The study was published in the journal Proceedings of the National Academy of Sciences of the United States of America (PNAS) in February 2021. It is titled “Anthropogenic climate change is worsening North American pollen seasons.”
Implications of These Findings
The changes to pollen season driven by climate change means people with pollen-induced allergies and asthma will suffer from worse symptoms and for a longer duration.
According to the study authors, there has been a significant increase in allergen sensitivity across all age groups in the U.S. More pollen sensitization during childhood means there will later be an increased number of adolescents and adults with allergic asthma.
The Centers for Disease Control and Prevention (CDC) reports that 19.2 million adults and 5.2 million children have been diagnosed with hay fever over the past 12 months in the U.S.
How to Find Relief
An allergist can come up with an allergy management plan customized to your unique needs. Some strategies for managing allergies include:
- Practicing avoidance. You can practice avoidance of pollen by checking weather reports to see when pollen counts are high, staying indoors with the windows closed when counts are high, avoiding drying clothes outside, showering and changing clothes right away after spending time outdoors, wearing sunglasses when visiting Bush’s Pasture Park to protect your eyes and hiring professional landscapers to do your yardwork.

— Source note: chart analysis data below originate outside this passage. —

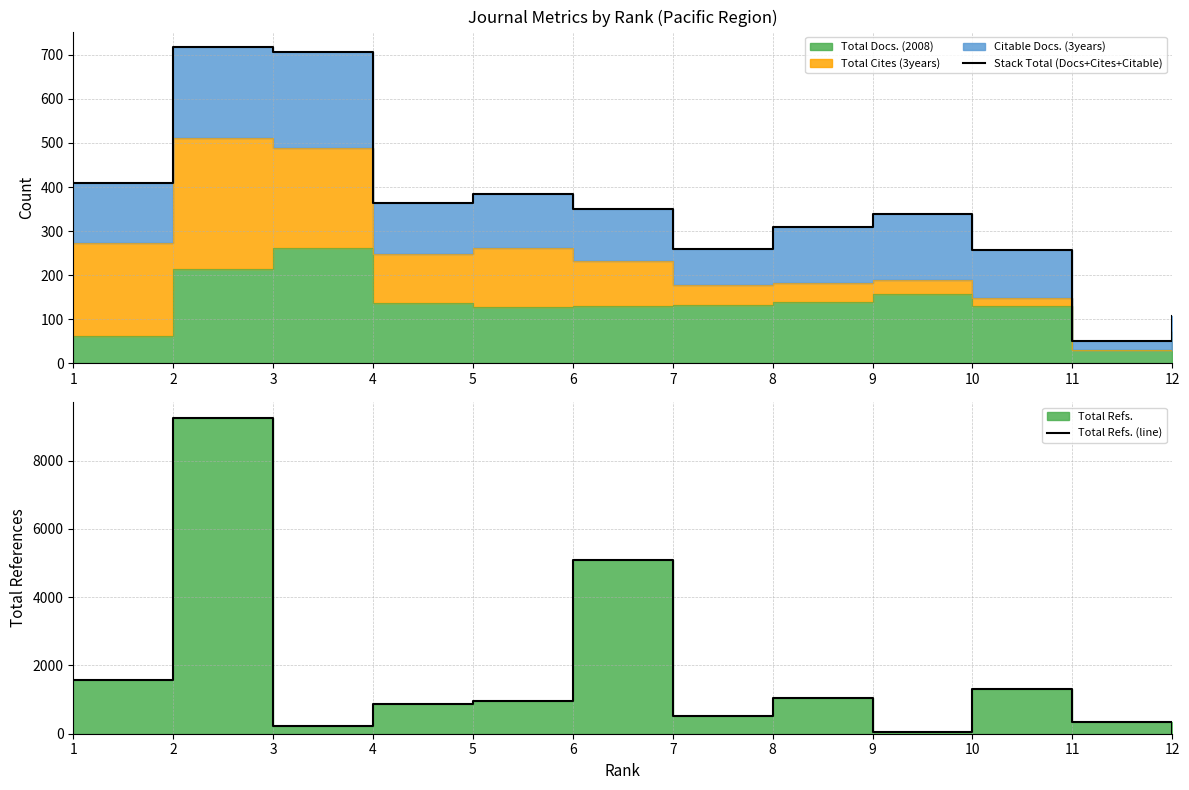

Reading left to right, what are all the values shown in this chart?

Stack Total (Docs+Cites+Citable): 410	717	707	363	385	351	260	309	339	258	51	107
Total Refs. (line): 1568	9254	226	884	953	5086	516	1053	59	1324	329	7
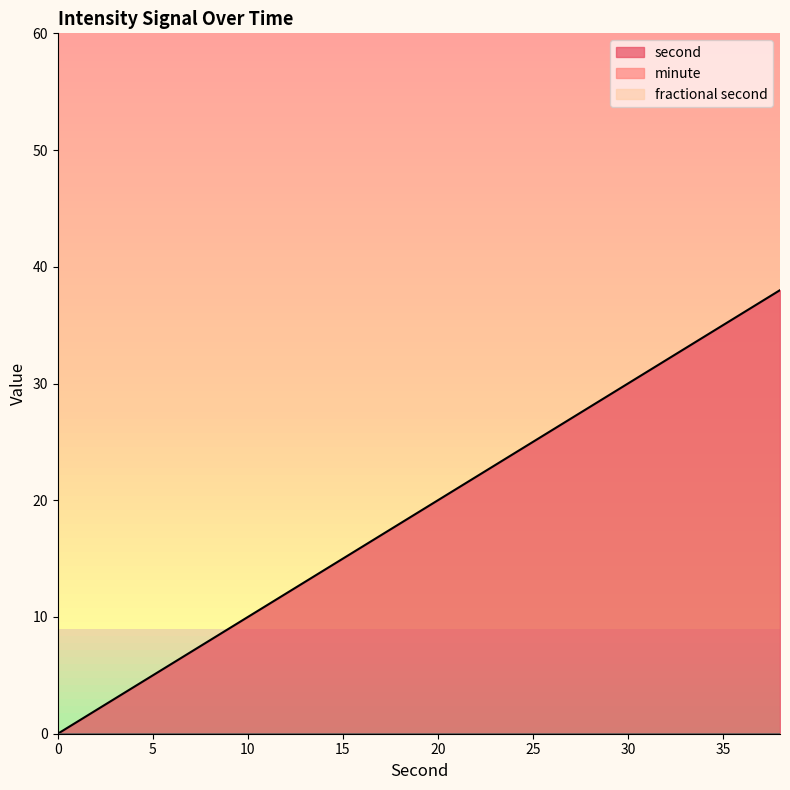

Reading right to left, transcribe all the data shown in this chart.

second: 38	36	34	32	30	28	26	24	22	20	18	16	14	12	10	8	6	4	2	0
minute: 0	0	0	0	0	0	0	0	0	0	0	0	0	0	0	0	0	0	0	0
fractional second: 0	0	0	0	0	0	0	0	0	0	0	0	0	0	0	0	0	0	0	0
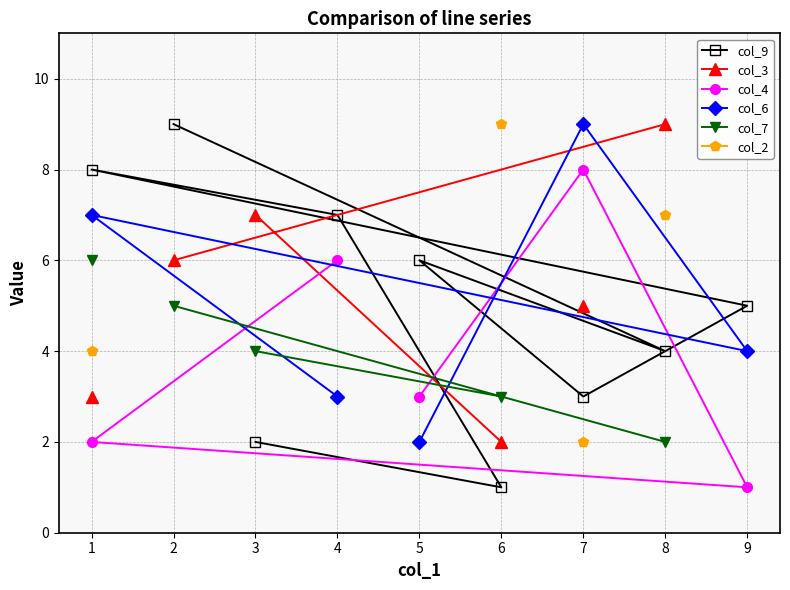

Which has a higher value, 3 or 2?

2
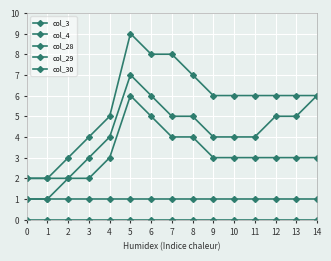

Is this an area chart (filled region under the line)?

No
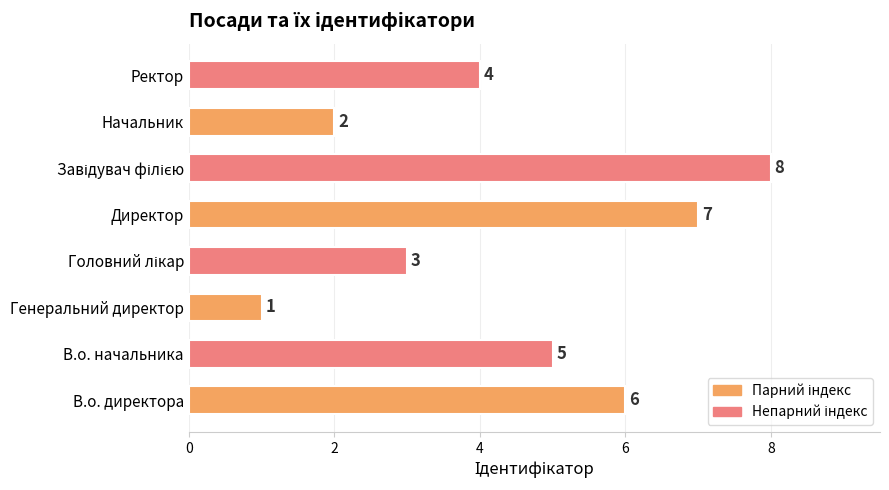

Is it true that the value at Генеральний директор is 2?

False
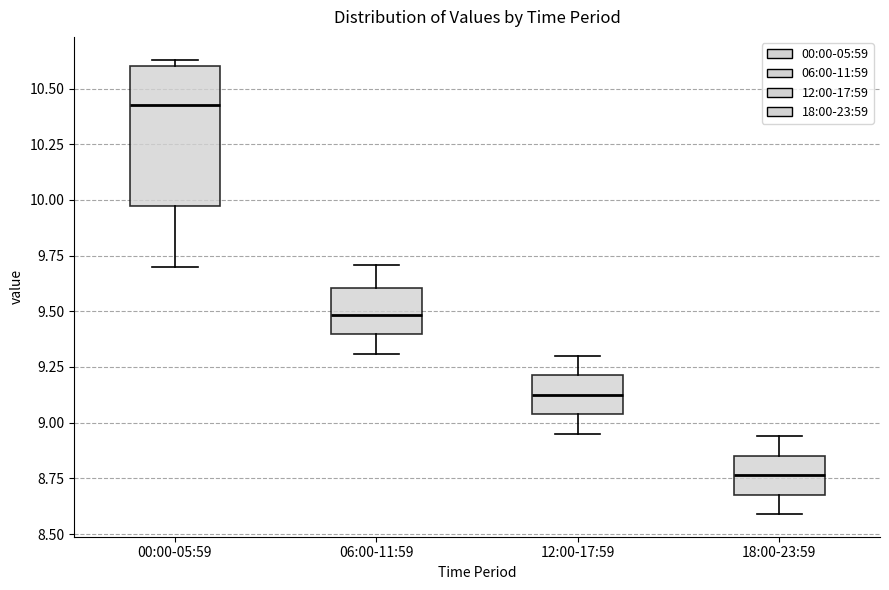

Where is the lower edge of the box for 18:00-23:59 on the y-axis? The values are not printed on the chart, so give them approximately, as read against the axis.

8.70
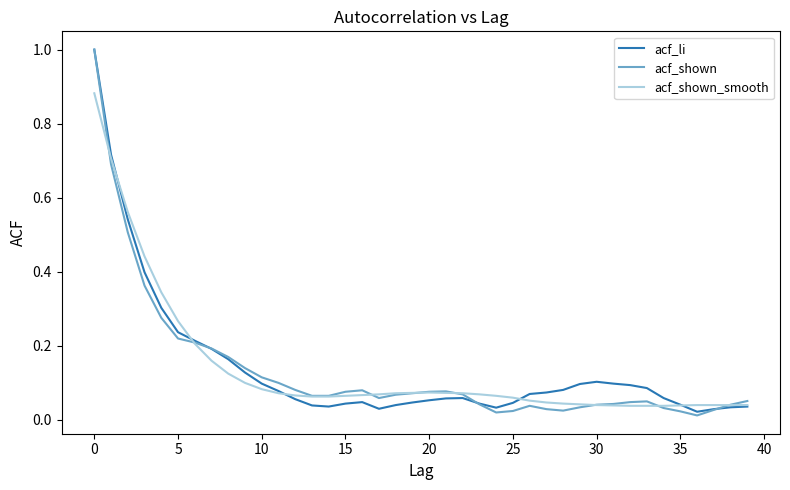

Which series has the largest range (max minus min)?

acf_shown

- Taking medications. Medications such as antihistamines, decongestants and steroid nasal sprays can help prevent or treat symptoms. Be sure to consult with your allergist about how to take these medications safely.
- Getting allergy shots. Allergy shots, also known as subcutaneous immunotherapy, are a long-term solution for treating allergies. Allergy shots are administered in two phases: the buildup phase and the maintenance phase. The goal is to no longer experience symptoms after three to five years.